:: Questions to answer ::
A) Please retype the Citibank passage, everything from "It’s a fiercely" down to "the industry average.".
B) According to the Citibank passage, what was Citibank's share of the Indian credit card market in 2012?
C) Carry the Citibank passage forward from the point where it stops.

It’s a fiercely competitive local business in every market where Citi needs to continuously spend on people, technology, products and processes and marketing to remain relevant and grow.
What competition can do is evident from Citibank’s credit card business in India.
In 2012, with a 21 per cent market share, Citibank was the No 2 credit card issuer, while expenditure per card was double the industry average; it also had a 30 per cent share in e-commerce spend.
By 2020, its market share in credit cards slipped to around 6 per cent and its position to sixth even though average card spend remained higher than the industry average.
Competition forced it to exit the car finance business in the past.
In August 2020, Citibank in India served 2.9 million retail customers with 1.2 million bank accounts and 2.2 million credit card accounts.
The consumer banking portfolio is not a problem child and there will be many takers for it.
Citi can get as much as $2.5 billion by selling it, many analysts believe.
It is likely to be a bundled sale and the entire process can take 12-18 months to complete.
Who will buy it? Some of the large private Indian banks would love to have the business on their balance sheets.
Large foreign banks may also look into it — exclusively the Indian business or the consumer business of a few markets, including India as a package.
Big local non-banking financial companies (NBFC) may also be in the fray.
The sale will be quicker if an Indian private bank buys it; it will take longer for regulatory clearances if a foreign bank or an NBFC buys it.

:: Data ::
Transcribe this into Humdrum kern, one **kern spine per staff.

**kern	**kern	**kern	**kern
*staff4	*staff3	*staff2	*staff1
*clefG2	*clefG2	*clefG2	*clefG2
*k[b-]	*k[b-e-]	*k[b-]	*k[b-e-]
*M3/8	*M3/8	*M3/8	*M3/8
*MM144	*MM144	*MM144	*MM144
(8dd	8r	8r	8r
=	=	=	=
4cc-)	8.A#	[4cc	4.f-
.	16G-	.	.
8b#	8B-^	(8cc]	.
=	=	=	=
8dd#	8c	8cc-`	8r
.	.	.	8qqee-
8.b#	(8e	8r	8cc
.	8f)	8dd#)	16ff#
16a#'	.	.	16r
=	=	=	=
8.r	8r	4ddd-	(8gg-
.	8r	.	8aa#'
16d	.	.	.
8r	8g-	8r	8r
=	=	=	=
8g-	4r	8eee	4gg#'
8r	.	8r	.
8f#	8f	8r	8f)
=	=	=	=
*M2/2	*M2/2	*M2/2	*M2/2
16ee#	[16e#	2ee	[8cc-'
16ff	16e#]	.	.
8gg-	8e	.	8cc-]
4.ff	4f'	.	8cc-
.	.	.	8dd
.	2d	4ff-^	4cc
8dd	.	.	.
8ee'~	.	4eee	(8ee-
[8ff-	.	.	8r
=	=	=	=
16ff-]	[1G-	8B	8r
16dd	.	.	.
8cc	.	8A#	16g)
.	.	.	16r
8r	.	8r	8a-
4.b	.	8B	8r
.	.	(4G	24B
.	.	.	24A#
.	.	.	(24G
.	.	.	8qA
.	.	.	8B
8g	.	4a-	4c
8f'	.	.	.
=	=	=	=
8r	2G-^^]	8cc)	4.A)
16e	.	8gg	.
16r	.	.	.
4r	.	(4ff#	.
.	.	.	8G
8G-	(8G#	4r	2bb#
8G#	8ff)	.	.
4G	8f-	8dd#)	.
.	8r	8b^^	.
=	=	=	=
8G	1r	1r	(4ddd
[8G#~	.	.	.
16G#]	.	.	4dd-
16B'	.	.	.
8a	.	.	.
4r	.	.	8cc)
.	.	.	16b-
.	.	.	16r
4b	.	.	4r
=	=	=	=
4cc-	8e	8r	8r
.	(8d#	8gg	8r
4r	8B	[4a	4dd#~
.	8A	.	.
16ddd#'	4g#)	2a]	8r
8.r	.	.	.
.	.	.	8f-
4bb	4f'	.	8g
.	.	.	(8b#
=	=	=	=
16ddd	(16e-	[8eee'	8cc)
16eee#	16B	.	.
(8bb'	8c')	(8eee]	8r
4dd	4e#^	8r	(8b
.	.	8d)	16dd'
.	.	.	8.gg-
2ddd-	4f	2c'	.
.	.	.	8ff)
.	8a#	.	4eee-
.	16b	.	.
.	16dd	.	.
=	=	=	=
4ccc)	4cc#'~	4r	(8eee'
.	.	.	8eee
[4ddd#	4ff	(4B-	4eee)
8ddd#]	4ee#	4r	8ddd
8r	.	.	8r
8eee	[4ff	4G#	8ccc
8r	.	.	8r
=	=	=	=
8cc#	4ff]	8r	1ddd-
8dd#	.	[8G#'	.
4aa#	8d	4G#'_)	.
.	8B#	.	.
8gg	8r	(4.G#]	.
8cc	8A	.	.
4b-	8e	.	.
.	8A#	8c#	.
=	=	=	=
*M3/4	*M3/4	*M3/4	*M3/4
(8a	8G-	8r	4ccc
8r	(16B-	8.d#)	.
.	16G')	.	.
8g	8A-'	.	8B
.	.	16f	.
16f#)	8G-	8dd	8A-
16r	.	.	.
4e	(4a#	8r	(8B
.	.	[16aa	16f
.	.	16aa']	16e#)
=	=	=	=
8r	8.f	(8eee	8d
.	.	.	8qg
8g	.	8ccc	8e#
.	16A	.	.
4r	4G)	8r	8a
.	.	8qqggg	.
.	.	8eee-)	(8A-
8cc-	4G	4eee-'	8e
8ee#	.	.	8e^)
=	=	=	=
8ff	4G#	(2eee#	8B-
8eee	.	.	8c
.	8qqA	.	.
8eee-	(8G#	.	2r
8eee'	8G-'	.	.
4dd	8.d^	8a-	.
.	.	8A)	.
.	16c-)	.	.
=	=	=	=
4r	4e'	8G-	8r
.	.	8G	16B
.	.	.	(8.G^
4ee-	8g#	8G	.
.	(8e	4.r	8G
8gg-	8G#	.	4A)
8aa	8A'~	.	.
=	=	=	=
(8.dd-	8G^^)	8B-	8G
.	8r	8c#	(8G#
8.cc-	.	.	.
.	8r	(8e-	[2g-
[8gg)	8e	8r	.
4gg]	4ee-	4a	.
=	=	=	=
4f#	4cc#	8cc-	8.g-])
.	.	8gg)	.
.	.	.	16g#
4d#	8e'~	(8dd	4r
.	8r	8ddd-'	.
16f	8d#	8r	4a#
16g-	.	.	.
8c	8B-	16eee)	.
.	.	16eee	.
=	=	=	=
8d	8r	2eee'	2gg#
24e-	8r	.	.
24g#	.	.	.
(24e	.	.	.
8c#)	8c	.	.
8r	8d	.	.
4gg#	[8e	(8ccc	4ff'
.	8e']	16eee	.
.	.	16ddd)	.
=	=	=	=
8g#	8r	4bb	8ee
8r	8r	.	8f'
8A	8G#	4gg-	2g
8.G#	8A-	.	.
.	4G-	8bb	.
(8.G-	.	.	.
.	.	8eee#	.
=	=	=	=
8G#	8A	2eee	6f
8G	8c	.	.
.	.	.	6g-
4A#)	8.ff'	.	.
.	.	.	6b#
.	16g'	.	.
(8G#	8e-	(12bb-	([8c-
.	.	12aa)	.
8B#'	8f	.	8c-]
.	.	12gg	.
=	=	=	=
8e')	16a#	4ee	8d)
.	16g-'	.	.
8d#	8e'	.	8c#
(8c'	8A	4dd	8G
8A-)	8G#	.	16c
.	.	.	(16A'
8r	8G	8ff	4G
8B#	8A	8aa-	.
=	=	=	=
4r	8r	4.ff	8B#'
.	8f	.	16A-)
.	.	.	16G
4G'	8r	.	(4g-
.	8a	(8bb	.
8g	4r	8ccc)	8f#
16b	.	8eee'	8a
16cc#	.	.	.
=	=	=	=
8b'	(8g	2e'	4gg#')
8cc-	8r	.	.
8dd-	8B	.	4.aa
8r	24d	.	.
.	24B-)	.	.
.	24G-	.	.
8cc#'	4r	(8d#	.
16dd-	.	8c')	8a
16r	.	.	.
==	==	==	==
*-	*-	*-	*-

:: Numbered responses ::
A)
It’s a fiercely competitive local business in every market where Citi needs to continuously spend on people, technology, products and processes and marketing to remain relevant and grow.
What competition can do is evident from Citibank’s credit card business in India.
In 2012, with a 21 per cent market share, Citibank was the No 2 credit card issuer, while expenditure per card was double the industry average; it also had a 30 per cent share in e-commerce spend.
By 2020, its market share in credit cards slipped to around 6 per cent and its position to sixth even though average card spend remained higher than the industry average.

B) 21 percent

C)
In the first case, regulatory nod from different geographies will be needed; for the later, the NBFC needs a banking licence first to buy the business as it includes retail deposits, too.
Two-thirds of Citibank’s revenue in India comes from the institutional business.
Roughly, it has 30 per cent market share in the business of multinational corporations in India; 25 per cent in custody and a substantial chunk in foreign exchange and derivatives, investment banking, transactions and cash management businesses.
Four centres of Citicorp Services India, an outsourcing outfit that caters to different geographies of the US bank, employ at least 19,000 people. All these will remain with it.
John Reed, former CEO of Citigroup, was a great believer in consumer banking.
After becoming the head of consumer services group, in 1976 he outlined his long-term vision.
‘We are creating something new… I refer to a fundamentally new business starting with a dedication to the consumer, and to the proposition that we can offer a set of services that will substantially satisfy a family’s financial needs under terms and conditions that will earn the shareholders an adequate profit while creating a healthy, positive and straightforward relationship with the customer.’
Written on vacation, this document is called the Memo from the Beach.
The key thought around the consumer bank was called success transfer — identifying ideas and products in one business in one geography and transmitting them to another.
In 1977, one branch in Queens launched the ATM; by the end of that year, all of Citi’s New York branches had at least two ATMs operating 24 hours a day, seven days a week.
That was the origin of the slogan ‘Citi never sleeps’.
Just ahead of the 2008 financial crisis, then Citi boss Charles Prince changed the theme and started exploring financial partnership.
Citi also coined a new slogan: ‘Let’s Get It Done’. Neither Prince nor his new tagline lasted.
Now, under fire from the regulators and investors, Fraser is changing the business strategy and exiting consumer business.
The heads of 13 markets will have to ‘get it done’.
Ashu Khullar, head of India, shouldn’t complain. Even after selling the consumer business, he will have enough on his plate.
Corporate banking contributes a little over 60 per cent of its balance sheet but at least 75 per cent of profits.
For retail customers in India though, Citi will go to sleep.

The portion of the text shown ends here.